Collected data
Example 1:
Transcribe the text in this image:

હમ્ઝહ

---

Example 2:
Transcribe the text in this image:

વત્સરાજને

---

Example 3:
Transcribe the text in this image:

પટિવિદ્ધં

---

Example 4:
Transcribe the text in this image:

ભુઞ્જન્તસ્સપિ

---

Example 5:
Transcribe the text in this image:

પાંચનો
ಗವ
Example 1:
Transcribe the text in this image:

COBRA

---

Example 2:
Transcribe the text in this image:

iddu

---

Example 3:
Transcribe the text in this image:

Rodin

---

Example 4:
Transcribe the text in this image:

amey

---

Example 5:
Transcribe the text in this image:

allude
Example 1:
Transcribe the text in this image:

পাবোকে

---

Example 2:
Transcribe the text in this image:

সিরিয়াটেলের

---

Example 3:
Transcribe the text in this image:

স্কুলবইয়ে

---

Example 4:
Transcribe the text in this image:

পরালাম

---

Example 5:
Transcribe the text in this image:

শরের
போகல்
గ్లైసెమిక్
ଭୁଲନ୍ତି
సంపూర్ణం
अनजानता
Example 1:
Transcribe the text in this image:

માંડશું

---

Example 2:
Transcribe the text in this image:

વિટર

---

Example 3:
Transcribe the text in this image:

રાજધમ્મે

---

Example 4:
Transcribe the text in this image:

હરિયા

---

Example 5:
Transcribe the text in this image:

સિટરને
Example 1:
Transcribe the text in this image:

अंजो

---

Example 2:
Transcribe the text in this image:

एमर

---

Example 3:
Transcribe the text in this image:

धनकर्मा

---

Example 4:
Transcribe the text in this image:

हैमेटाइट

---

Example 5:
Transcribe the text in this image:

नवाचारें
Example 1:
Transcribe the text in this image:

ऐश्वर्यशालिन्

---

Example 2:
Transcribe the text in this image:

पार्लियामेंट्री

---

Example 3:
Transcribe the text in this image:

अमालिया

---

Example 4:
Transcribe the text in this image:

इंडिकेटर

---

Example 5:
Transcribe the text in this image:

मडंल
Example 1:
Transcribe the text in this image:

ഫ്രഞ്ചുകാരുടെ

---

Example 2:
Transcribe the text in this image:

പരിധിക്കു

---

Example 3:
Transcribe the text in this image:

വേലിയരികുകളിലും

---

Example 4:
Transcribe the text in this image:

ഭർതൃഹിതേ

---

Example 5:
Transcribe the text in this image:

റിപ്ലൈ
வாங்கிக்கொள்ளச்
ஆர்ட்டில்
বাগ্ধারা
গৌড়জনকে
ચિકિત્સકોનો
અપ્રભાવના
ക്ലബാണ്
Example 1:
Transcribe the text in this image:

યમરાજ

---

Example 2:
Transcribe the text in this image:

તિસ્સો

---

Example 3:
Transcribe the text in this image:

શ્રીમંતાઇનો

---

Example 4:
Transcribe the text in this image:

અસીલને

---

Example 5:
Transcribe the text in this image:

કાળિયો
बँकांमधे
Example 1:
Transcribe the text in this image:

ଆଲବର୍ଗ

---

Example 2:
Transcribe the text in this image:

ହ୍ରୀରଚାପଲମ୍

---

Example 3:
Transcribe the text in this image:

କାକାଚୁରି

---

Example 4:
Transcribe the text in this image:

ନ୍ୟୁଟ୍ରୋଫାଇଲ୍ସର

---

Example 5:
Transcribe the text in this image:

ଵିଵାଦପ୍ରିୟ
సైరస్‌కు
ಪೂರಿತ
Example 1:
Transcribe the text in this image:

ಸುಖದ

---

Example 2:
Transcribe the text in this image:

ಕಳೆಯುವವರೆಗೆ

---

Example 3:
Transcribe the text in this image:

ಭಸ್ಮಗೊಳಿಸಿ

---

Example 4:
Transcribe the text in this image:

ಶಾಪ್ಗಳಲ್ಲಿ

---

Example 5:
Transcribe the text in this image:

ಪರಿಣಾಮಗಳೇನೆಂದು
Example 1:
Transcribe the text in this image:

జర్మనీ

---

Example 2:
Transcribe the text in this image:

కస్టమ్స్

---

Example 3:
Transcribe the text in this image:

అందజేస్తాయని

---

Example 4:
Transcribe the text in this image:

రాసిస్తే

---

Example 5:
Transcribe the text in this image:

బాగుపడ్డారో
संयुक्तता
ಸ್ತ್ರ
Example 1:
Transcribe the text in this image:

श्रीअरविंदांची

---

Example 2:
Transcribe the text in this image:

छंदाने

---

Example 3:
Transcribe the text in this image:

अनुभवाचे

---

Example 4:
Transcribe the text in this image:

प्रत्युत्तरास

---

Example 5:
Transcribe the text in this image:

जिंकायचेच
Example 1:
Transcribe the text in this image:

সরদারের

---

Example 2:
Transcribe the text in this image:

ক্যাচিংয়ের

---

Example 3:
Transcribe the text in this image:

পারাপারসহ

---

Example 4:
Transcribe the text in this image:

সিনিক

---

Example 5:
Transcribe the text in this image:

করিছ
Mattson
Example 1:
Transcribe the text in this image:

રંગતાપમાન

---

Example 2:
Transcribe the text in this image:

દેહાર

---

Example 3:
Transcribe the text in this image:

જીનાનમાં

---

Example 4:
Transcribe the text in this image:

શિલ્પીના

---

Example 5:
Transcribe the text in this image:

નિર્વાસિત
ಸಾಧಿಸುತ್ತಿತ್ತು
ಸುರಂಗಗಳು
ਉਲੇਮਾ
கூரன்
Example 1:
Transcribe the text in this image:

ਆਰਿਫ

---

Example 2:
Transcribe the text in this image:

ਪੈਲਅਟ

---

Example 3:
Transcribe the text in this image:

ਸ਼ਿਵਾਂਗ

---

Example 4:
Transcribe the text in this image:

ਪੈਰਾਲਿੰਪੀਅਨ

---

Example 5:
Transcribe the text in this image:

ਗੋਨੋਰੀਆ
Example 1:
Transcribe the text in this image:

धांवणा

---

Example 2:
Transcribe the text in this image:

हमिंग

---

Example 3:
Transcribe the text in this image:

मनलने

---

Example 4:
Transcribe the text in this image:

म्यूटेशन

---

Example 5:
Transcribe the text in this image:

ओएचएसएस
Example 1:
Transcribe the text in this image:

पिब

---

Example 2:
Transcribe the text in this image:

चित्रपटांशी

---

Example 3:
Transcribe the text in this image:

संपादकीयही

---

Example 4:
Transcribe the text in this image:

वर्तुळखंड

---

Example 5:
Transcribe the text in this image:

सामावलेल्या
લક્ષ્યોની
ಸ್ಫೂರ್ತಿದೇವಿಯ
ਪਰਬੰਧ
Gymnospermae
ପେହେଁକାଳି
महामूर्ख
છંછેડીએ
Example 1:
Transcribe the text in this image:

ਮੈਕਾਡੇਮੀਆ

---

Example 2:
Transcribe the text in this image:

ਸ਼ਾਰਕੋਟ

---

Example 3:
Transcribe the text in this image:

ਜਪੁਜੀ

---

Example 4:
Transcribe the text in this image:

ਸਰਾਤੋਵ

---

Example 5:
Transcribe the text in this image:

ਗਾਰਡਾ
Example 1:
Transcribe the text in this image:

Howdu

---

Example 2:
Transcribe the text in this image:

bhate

## Task item
In full and without alteration, copy the entries.

## Result of this task
Example 1:
Transcribe the text in this image:

હમ્ઝહ

---

Example 2:
Transcribe the text in this image:

વત્સરાજને

---

Example 3:
Transcribe the text in this image:

પટિવિદ્ધં

---

Example 4:
Transcribe the text in this image:

ભુઞ્જન્તસ્સપિ

---

Example 5:
Transcribe the text in this image:

પાંચનો
ಗವ
Example 1:
Transcribe the text in this image:

COBRA

---

Example 2:
Transcribe the text in this image:

iddu

---

Example 3:
Transcribe the text in this image:

Rodin

---

Example 4:
Transcribe the text in this image:

amey

---

Example 5:
Transcribe the text in this image:

allude
Example 1:
Transcribe the text in this image:

পাবোকে

---

Example 2:
Transcribe the text in this image:

সিরিয়াটেলের

---

Example 3:
Transcribe the text in this image:

স্কুলবইয়ে

---

Example 4:
Transcribe the text in this image:

পরালাম

---

Example 5:
Transcribe the text in this image:

শরের
போகல்
గ్లైసెమిక్
ଭୁଲନ୍ତି
సంపూర్ణం
अनजानता
Example 1:
Transcribe the text in this image:

માંડશું

---

Example 2:
Transcribe the text in this image:

વિટર

---

Example 3:
Transcribe the text in this image:

રાજધમ્મે

---

Example 4:
Transcribe the text in this image:

હરિયા

---

Example 5:
Transcribe the text in this image:

સિટરને
Example 1:
Transcribe the text in this image:

अंजो

---

Example 2:
Transcribe the text in this image:

एमर

---

Example 3:
Transcribe the text in this image:

धनकर्मा

---

Example 4:
Transcribe the text in this image:

हैमेटाइट

---

Example 5:
Transcribe the text in this image:

नवाचारें
Example 1:
Transcribe the text in this image:

ऐश्वर्यशालिन्

---

Example 2:
Transcribe the text in this image:

पार्लियामेंट्री

---

Example 3:
Transcribe the text in this image:

अमालिया

---

Example 4:
Transcribe the text in this image:

इंडिकेटर

---

Example 5:
Transcribe the text in this image:

मडंल
Example 1:
Transcribe the text in this image:

ഫ്രഞ്ചുകാരുടെ

---

Example 2:
Transcribe the text in this image:

പരിധിക്കു

---

Example 3:
Transcribe the text in this image:

വേലിയരികുകളിലും

---

Example 4:
Transcribe the text in this image:

ഭർതൃഹിതേ

---

Example 5:
Transcribe the text in this image:

റിപ്ലൈ
வாங்கிக்கொள்ளச்
ஆர்ட்டில்
বাগ্ধারা
গৌড়জনকে
ચિકિત્સકોનો
અપ્રભાવના
ക്ലബാണ്
Example 1:
Transcribe the text in this image:

યમરાજ

---

Example 2:
Transcribe the text in this image:

તિસ્સો

---

Example 3:
Transcribe the text in this image:

શ્રીમંતાઇનો

---

Example 4:
Transcribe the text in this image:

અસીલને

---

Example 5:
Transcribe the text in this image:

કાળિયો
बँकांमधे
Example 1:
Transcribe the text in this image:

ଆଲବର୍ଗ

---

Example 2:
Transcribe the text in this image:

ହ୍ରୀରଚାପଲମ୍

---

Example 3:
Transcribe the text in this image:

କାକାଚୁରି

---

Example 4:
Transcribe the text in this image:

ନ୍ୟୁଟ୍ରୋଫାଇଲ୍ସର

---

Example 5:
Transcribe the text in this image:

ଵିଵାଦପ୍ରିୟ
సైరస్‌కు
ಪೂರಿತ
Example 1:
Transcribe the text in this image:

ಸುಖದ

---

Example 2:
Transcribe the text in this image:

ಕಳೆಯುವವರೆಗೆ

---

Example 3:
Transcribe the text in this image:

ಭಸ್ಮಗೊಳಿಸಿ

---

Example 4:
Transcribe the text in this image:

ಶಾಪ್ಗಳಲ್ಲಿ

---

Example 5:
Transcribe the text in this image:

ಪರಿಣಾಮಗಳೇನೆಂದು
Example 1:
Transcribe the text in this image:

జర్మనీ

---

Example 2:
Transcribe the text in this image:

కస్టమ్స్

---

Example 3:
Transcribe the text in this image:

అందజేస్తాయని

---

Example 4:
Transcribe the text in this image:

రాసిస్తే

---

Example 5:
Transcribe the text in this image:

బాగుపడ్డారో
संयुक्तता
ಸ್ತ್ರ
Example 1:
Transcribe the text in this image:

श्रीअरविंदांची

---

Example 2:
Transcribe the text in this image:

छंदाने

---

Example 3:
Transcribe the text in this image:

अनुभवाचे

---

Example 4:
Transcribe the text in this image:

प्रत्युत्तरास

---

Example 5:
Transcribe the text in this image:

जिंकायचेच
Example 1:
Transcribe the text in this image:

সরদারের

---

Example 2:
Transcribe the text in this image:

ক্যাচিংয়ের

---

Example 3:
Transcribe the text in this image:

পারাপারসহ

---

Example 4:
Transcribe the text in this image:

সিনিক

---

Example 5:
Transcribe the text in this image:

করিছ
Mattson
Example 1:
Transcribe the text in this image:

રંગતાપમાન

---

Example 2:
Transcribe the text in this image:

દેહાર

---

Example 3:
Transcribe the text in this image:

જીનાનમાં

---

Example 4:
Transcribe the text in this image:

શિલ્પીના

---

Example 5:
Transcribe the text in this image:

નિર્વાસિત
ಸಾಧಿಸುತ್ತಿತ್ತು
ಸುರಂಗಗಳು
ਉਲੇਮਾ
கூரன்
Example 1:
Transcribe the text in this image:

ਆਰਿਫ

---

Example 2:
Transcribe the text in this image:

ਪੈਲਅਟ

---

Example 3:
Transcribe the text in this image:

ਸ਼ਿਵਾਂਗ

---

Example 4:
Transcribe the text in this image:

ਪੈਰਾਲਿੰਪੀਅਨ

---

Example 5:
Transcribe the text in this image:

ਗੋਨੋਰੀਆ
Example 1:
Transcribe the text in this image:

धांवणा

---

Example 2:
Transcribe the text in this image:

हमिंग

---

Example 3:
Transcribe the text in this image:

मनलने

---

Example 4:
Transcribe the text in this image:

म्यूटेशन

---

Example 5:
Transcribe the text in this image:

ओएचएसएस
Example 1:
Transcribe the text in this image:

पिब

---

Example 2:
Transcribe the text in this image:

चित्रपटांशी

---

Example 3:
Transcribe the text in this image:

संपादकीयही

---

Example 4:
Transcribe the text in this image:

वर्तुळखंड

---

Example 5:
Transcribe the text in this image:

सामावलेल्या
લક્ષ્યોની
ಸ್ಫೂರ್ತಿದೇವಿಯ
ਪਰਬੰਧ
Gymnospermae
ପେହେଁକାଳି
महामूर्ख
છંછેડીએ
Example 1:
Transcribe the text in this image:

ਮੈਕਾਡੇਮੀਆ

---

Example 2:
Transcribe the text in this image:

ਸ਼ਾਰਕੋਟ

---

Example 3:
Transcribe the text in this image:

ਜਪੁਜੀ

---

Example 4:
Transcribe the text in this image:

ਸਰਾਤੋਵ

---

Example 5:
Transcribe the text in this image:

ਗਾਰਡਾ
Example 1:
Transcribe the text in this image:

Howdu

---

Example 2:
Transcribe the text in this image:

bhate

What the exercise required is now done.